- **What you are asked to do**
From the listing below, copy each line that holds "coordinate".

- **Working data**
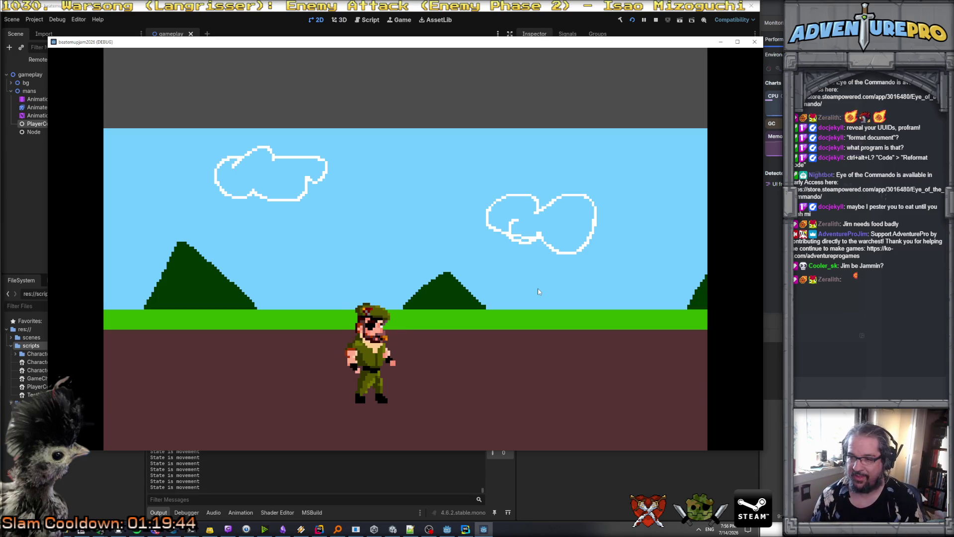
{"action": "key", "text": "Right"}
{"action": "key", "text": "Right"}
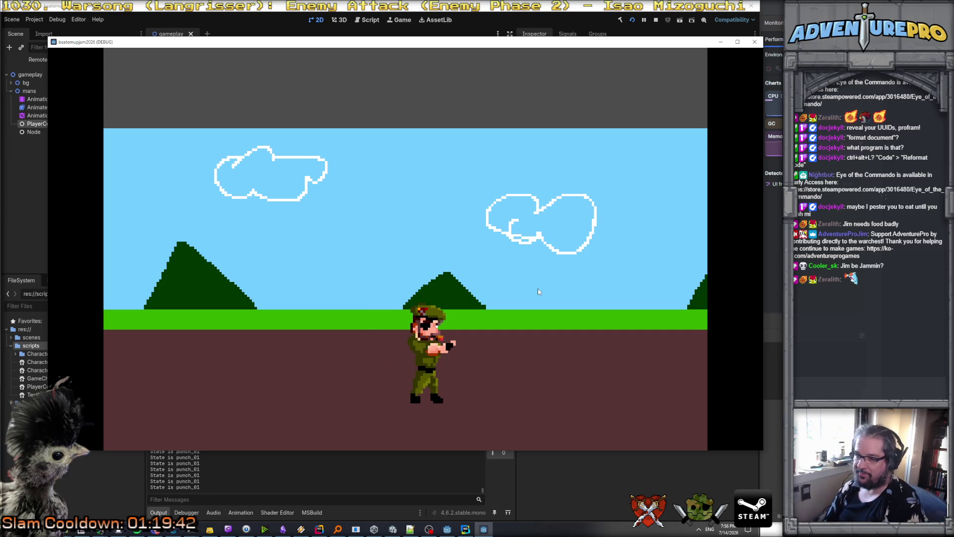
{"action": "key", "text": "Right"}
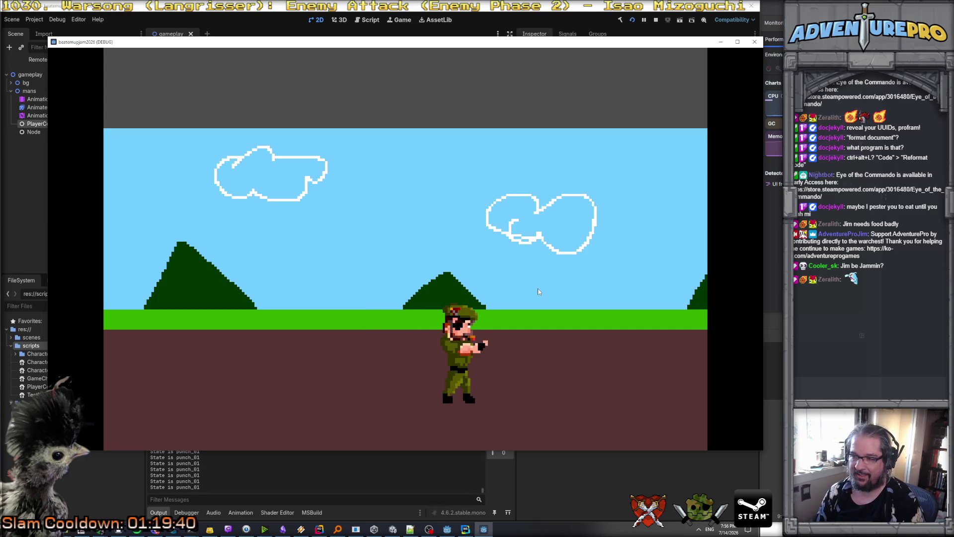
{"action": "key", "text": "x"}
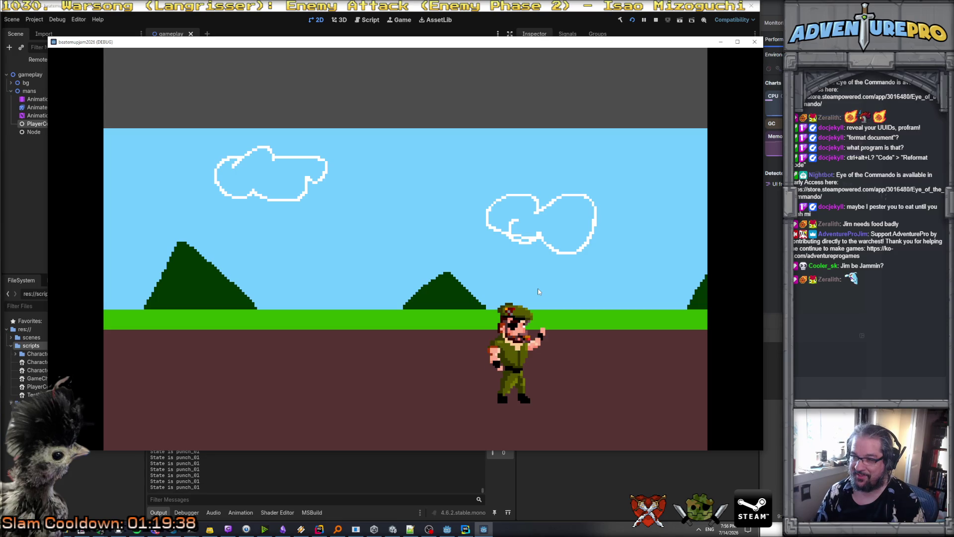
{"action": "key", "text": "Left"}
{"action": "key", "text": "x"}
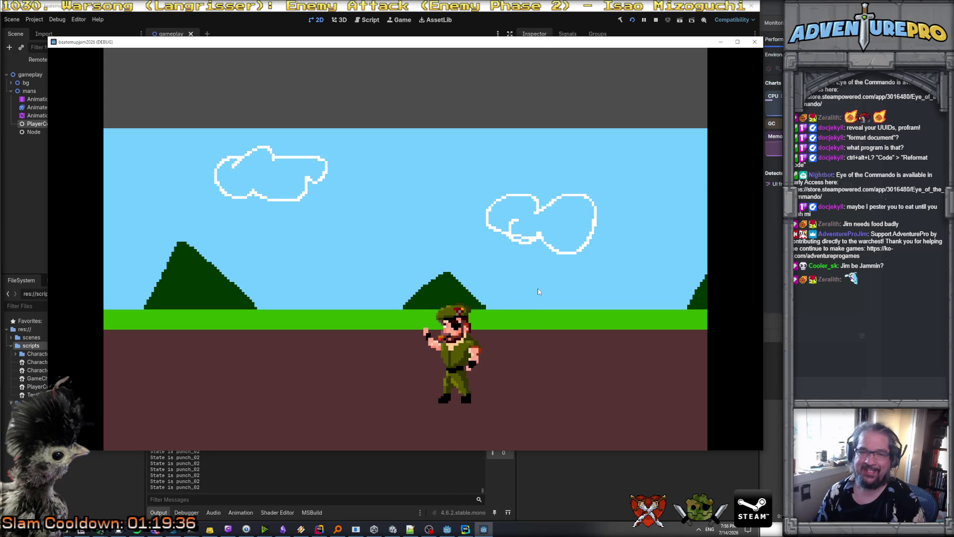
Stop the game, set Window For Buttons Ms to 200, and relaunch the project.
{"action": "left_click", "coordinate": [755, 41]}
{"action": "left_click", "coordinate": [668, 111]}
{"action": "type", "text": "3"}
{"action": "type", "text": "200"}
{"action": "key", "text": "Return"}
{"action": "left_click", "coordinate": [631, 20]}
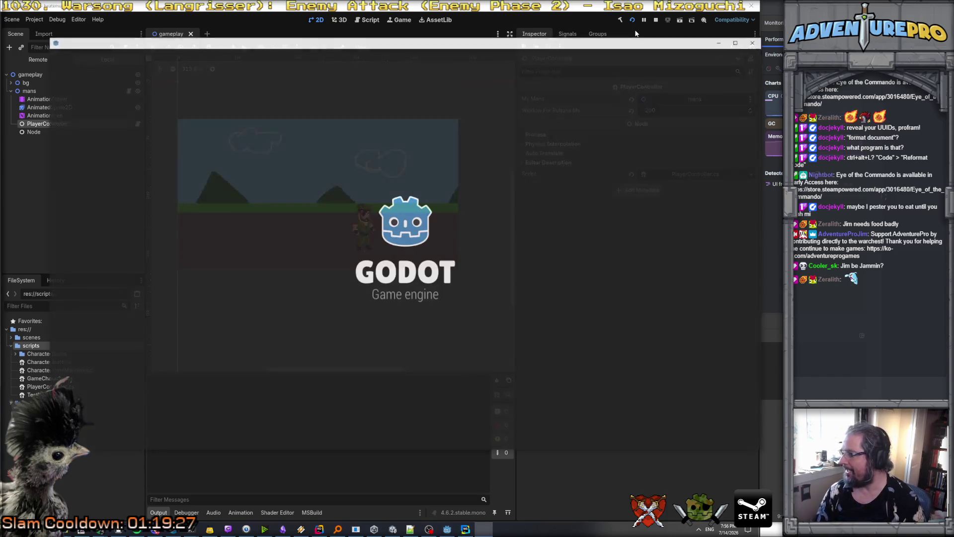
Walk the soldier left and right, chaining punch_01 into punch_02 with J and Space.
{"action": "key", "text": "Left"}
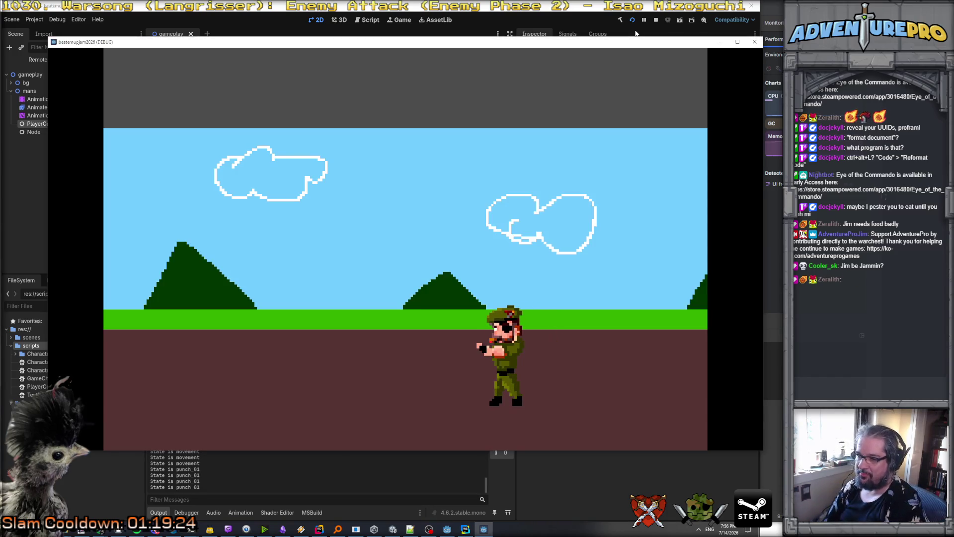
{"action": "key", "text": "Left"}
{"action": "key", "text": "j"}
{"action": "key", "text": "space"}
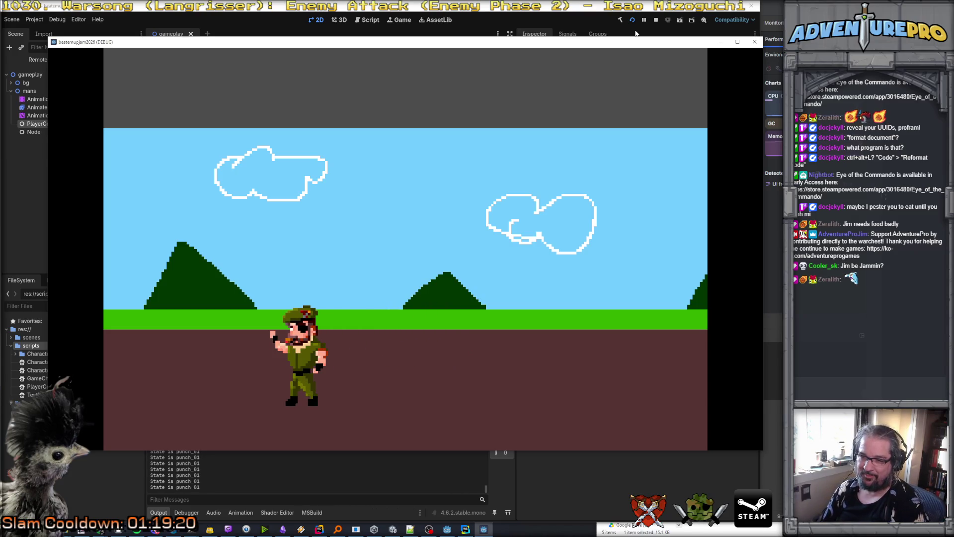
{"action": "key", "text": "Left"}
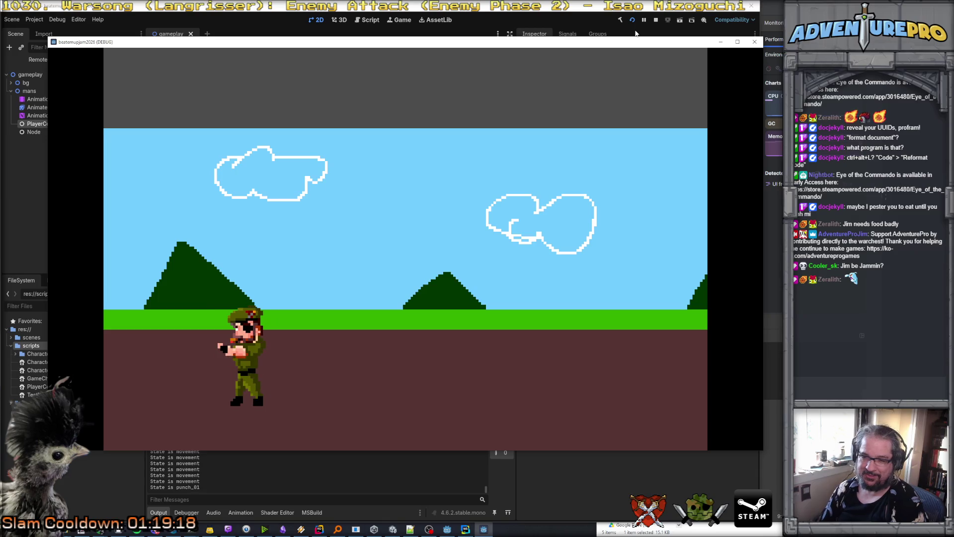
{"action": "key", "text": "Right"}
{"action": "key", "text": "Right"}
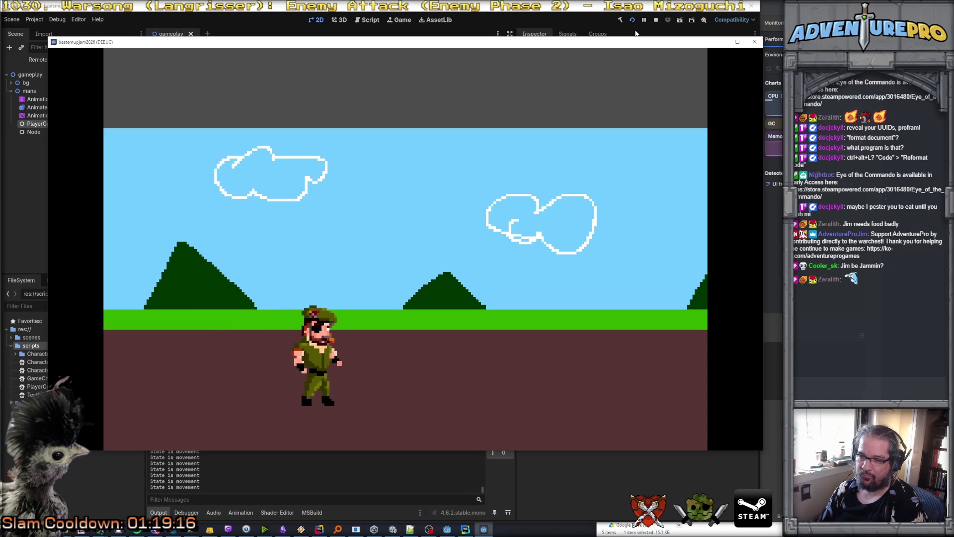
{"action": "key", "text": "space"}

- **Task answer**
{"action": "left_click", "coordinate": [755, 41]}
{"action": "left_click", "coordinate": [668, 111]}
{"action": "left_click", "coordinate": [631, 20]}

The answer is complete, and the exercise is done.